Quick footsteps came to his cot. "Mr. ... Mustang," said a woman's voice, apparently reading his name somewhere. "Your pain medication wore off ... 45 minutes ago. Please! Call us before it goes that long again."
"Nurse - " started Roy. "Are you a nurse?" The pain overwhelmed him again and he almost missed the answer.
"The nurse's uniform is a rather obvious giveaway," she said crossly. Despite her insistence that he should have called for help sooner, she was frazzled by the huge influx of patients caused by the battle. Normally she would have had a sense of humor, but it was missing at the moment.
"It would be if I could see," Roy answered through clenched teeth. "What the hell do they have on that chart of yours? And what time is it? Is it day or night?"
"All I have here is your last name, your medication record, and notes about the impalement wounds in your hands." She was looking at the light gray eyes now. That was an odd color for a man of obvious Eastern extraction. "Has a doctor looked at your eyes yet, Mr. Mustang?"
Roy tried to answer, but the pain worsened. If he'd had a knife, he might have considered cutting off his hands himself. The nurse noticed and quickly finished preparing the injection she'd started when she'd entered the room.
By the time the medicine took effect enough to let him think again, the nurse was gone and she still hadn't answered his questions. But that was okay, because shortly after that, Roy dropped off to sleep again.
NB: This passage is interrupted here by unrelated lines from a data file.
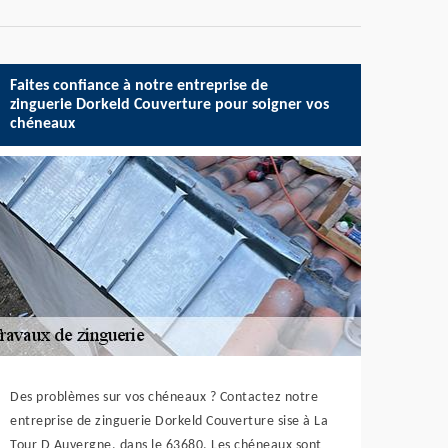
Faites confiance à notre entreprise de
zinguerie Dorkeld Couverture pour soigner vos
chéneaux
Des problèmes sur vos chéneaux ? Contactez notre
entreprise de zinguerie Dorkeld Couverture sise à La
Tour D Auvergne, dans le 63680. Les chéneaux sont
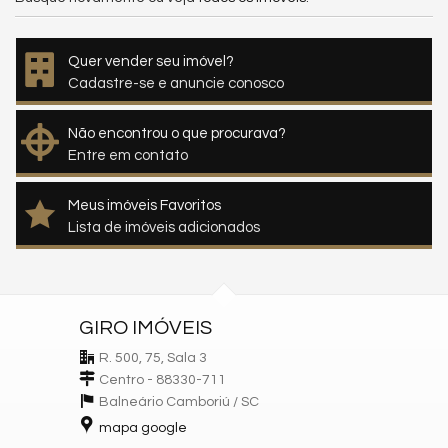
Quer vender seu imóvel?
Cadastre-se e anuncie conosco
Não encontrou o que procurava?
Entre em contato
Meus imóveis Favoritos
Lista de imóveis adicionados
GIRO IMÓVEIS
R. 500, 75, Sala 3
Centro - 88330-711
Balneário Camboriú /
SC
mapa google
It was a lucid dream. Roy was looking at a gray wall filled with alchemical symbols, but he was having trouble reading them. The symbols were blurring into the gray of the wall. Okay then, they were carved into the stone, he could read the engravings by feel. The gray of the wall filled his field of vision as he got closer until everything was gray. Then he touched the wall to read the symbols and he felt a deep ache in his hands.
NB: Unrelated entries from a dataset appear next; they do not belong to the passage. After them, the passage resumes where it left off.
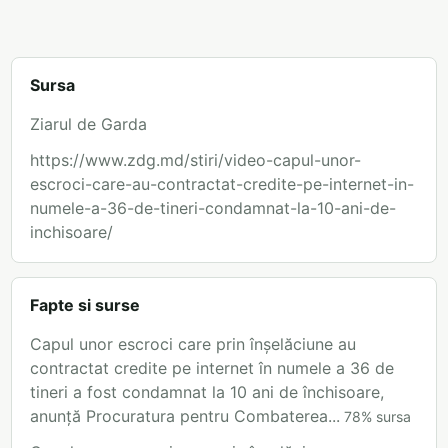
Sursa
Ziarul de Garda
https://www.zdg.md/stiri/video-capul-unor-
escroci-care-au-contractat-credite-pe-internet-in-
numele-a-36-de-tineri-condamnat-la-10-ani-de-
inchisoare/
Fapte si surse
Capul unor escroci care prin înșelăciune au
contractat credite pe internet în numele a 36 de
tineri a fost condamnat la 10 ani de închisoare,
anunță Procuratura pentru Combaterea...
78
%
sursa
"You have to call someone," said a voice, "or this will get very bad."
"Well, I'd have to wake up first to do that, now, wouldn't I?" he answered, annoyed.
"Fine, then don't," said the voice.
"I don't think I want to wake up," he said. Roy had a feeling that would be a bad idea.
"Suit yourself," said the voice.
But Roy could see a blur of red like a physical presence coming towards him and he knew that it would be very bad indeed when it arrived.
"All right," he said and opened his eyes.
I must still be dreaming, he thought, because instead of waking from the gray and red world to light, it had actually gotten darker.
Oh right, he thought. I must have slept through the day and it's night now. But this is a hospital. It shouldn't be completely dark, should it?
Then he opened his eyes wide, fully awake. And remembered that he was blind. He closed his eyes but didn't try to stop the tears. It was odd to lie there in the dark like that, totally silent, tears running down his cheeks and making the pillow damp.
After a while, the wet spot on the pillow began to irritate him and he could feel the ache in his hands getting stronger. He dried his eyes and cheeks by moving his face on the pillow. "Nurse?" he called.
This time when the nurse came, a different one to judge by the voice, he got an answer. It was a little after nine in the morning. He could tell by the way she introduced herself and told him what she was doing that the other nurse had added a note about his blindness to the chart.
When the medicine took full effect, it didn't put him to sleep this time. He must have slept enough for now. He sat up by bracing himself on his forearms, keeping his eyes closed.
He arranged himself cross-legged on the bed, arms loosely draped over his legs. He was awake and relatively pain-free, so he could think clearly now. But as the thoughts started running through his mind, it didn't seem like much of an improvement over the pain.